The nurse is assessing the client's grafted wound following a skin graft. Which information provided during shift report should prompt the nurse to carefully assess if the client has a wound infection?
- A. WBC at 9900/microL
- B. Serosanguineous drainage
- C. Temperature 103°F (39.4°C)
- D. Urine output 100 mL past 4 hours
Correct Answer: C
Rationale: An elevated temperature could be a sign of an infection. Normal WBC is 4500 to 11,100 microL, so 9900 is WNL. Clean wounds have serosanguineous drainage. Decreased urine output can indicate dehydration or renal failure, not infection.
The client is diagnosed with acne vulgaris. Which psychosocial problem is priority?
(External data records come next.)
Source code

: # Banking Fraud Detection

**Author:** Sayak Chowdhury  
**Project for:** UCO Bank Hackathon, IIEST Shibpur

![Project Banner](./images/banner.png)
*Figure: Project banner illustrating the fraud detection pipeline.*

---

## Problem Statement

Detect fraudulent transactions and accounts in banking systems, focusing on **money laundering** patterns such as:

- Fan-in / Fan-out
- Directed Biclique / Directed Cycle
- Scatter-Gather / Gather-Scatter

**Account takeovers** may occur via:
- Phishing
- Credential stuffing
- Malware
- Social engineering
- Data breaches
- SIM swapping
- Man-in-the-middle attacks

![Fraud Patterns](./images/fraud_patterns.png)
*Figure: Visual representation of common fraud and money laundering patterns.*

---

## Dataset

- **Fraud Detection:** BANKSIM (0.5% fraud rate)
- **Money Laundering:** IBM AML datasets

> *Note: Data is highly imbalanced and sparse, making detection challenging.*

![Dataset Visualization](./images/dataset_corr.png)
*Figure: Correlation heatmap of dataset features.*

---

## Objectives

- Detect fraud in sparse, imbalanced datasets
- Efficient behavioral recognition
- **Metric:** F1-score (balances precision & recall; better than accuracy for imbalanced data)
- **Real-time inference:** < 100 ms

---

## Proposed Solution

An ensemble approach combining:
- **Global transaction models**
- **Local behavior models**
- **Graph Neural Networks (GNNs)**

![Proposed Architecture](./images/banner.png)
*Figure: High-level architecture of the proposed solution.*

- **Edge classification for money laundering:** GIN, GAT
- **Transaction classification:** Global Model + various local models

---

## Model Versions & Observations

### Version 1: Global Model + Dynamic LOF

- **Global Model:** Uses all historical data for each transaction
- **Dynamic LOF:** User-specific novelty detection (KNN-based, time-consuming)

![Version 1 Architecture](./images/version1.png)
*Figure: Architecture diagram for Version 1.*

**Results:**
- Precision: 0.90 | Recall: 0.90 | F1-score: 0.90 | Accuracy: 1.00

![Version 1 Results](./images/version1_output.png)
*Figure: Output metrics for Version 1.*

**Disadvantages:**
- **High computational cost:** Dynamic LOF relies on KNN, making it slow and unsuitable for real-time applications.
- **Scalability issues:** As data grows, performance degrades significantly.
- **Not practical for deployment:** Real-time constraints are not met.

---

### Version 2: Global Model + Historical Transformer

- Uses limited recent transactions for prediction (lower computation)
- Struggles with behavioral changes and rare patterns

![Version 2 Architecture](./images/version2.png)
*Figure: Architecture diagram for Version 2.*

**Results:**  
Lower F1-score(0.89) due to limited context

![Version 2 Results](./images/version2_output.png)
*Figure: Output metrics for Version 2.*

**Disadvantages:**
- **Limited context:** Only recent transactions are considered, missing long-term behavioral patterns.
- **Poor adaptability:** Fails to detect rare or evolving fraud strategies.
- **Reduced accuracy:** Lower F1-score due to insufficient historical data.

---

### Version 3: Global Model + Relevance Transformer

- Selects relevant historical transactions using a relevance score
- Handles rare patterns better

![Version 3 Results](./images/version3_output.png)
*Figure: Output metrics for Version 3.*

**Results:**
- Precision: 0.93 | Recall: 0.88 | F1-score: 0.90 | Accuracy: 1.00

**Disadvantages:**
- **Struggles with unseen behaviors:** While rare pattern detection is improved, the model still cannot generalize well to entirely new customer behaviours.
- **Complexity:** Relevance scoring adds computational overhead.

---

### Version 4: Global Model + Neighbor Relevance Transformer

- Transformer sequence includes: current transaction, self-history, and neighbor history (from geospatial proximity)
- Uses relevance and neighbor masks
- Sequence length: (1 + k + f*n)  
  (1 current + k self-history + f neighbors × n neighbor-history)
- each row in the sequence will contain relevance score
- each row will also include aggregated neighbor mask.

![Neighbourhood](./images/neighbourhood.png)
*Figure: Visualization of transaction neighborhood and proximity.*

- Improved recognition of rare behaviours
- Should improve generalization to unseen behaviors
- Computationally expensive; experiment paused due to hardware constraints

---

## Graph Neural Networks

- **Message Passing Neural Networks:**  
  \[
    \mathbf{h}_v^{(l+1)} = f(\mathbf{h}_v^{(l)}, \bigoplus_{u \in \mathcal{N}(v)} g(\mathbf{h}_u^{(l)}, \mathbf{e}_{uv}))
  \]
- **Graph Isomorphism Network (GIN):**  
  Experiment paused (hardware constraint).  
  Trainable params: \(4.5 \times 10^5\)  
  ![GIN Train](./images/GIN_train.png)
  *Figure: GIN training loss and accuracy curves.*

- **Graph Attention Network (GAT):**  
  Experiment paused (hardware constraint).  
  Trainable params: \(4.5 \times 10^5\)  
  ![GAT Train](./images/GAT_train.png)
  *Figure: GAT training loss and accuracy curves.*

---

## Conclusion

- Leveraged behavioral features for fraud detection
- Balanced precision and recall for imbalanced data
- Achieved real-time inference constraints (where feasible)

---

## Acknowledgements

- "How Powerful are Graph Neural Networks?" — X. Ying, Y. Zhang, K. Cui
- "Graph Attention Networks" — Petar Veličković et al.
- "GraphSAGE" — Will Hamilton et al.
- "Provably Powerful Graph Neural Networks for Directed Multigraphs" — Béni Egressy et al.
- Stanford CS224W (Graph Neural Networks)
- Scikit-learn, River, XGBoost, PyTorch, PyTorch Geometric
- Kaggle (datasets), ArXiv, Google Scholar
- A. Impaired skin integrity.
- B. Ineffective grieving.
- C. Body image disturbance.
- D. Knowledge deficit.
Correct Answer: C
Rationale: Acne vulgaris often causes body image disturbance, especially in adolescents, due to visible lesions. Skin integrity, grieving, and knowledge are secondary.
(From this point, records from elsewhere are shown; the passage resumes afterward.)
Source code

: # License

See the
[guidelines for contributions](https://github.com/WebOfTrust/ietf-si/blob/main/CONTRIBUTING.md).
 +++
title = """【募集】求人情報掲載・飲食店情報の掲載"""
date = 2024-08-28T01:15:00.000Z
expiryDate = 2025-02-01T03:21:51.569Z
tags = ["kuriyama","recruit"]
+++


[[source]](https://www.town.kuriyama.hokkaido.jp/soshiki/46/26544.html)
The client experiences local burning and stinging when mafenide cream is applied to treat a burn injury. Which action should be taken by the nurse?
- A. Remove any mafenide that has been applied.
- B. Immediately notify the health care provider.
- C. Double-check the concentration of mafenide.
- D. Inform the client that this is a normal response.
Correct Answer: D
Rationale: Burning or stinging with application of mafenide (Sulfamylon) is a normal response. Mafenide is bacteriostatic and used to reduce gram-negative and gram-positive organisms present in burned tissues. Removal of mafenide or notifying the HCP is unnecessary. Mafenide cream is supplied in 11.2% cream; there are no other concentrations available.
After reviewing the medical orders, which of the following is essential for the nurse to assess preoperatively?
- A. The client's face for skin lesions
- B. The client of the last dose of anticoagulant
- C. The client's right eye for drainage
- D. The client's left eye for signs of strain
Correct Answer: B
Rationale: Assessing the last anticoagulant dose is critical to prevent bleeding during surgery.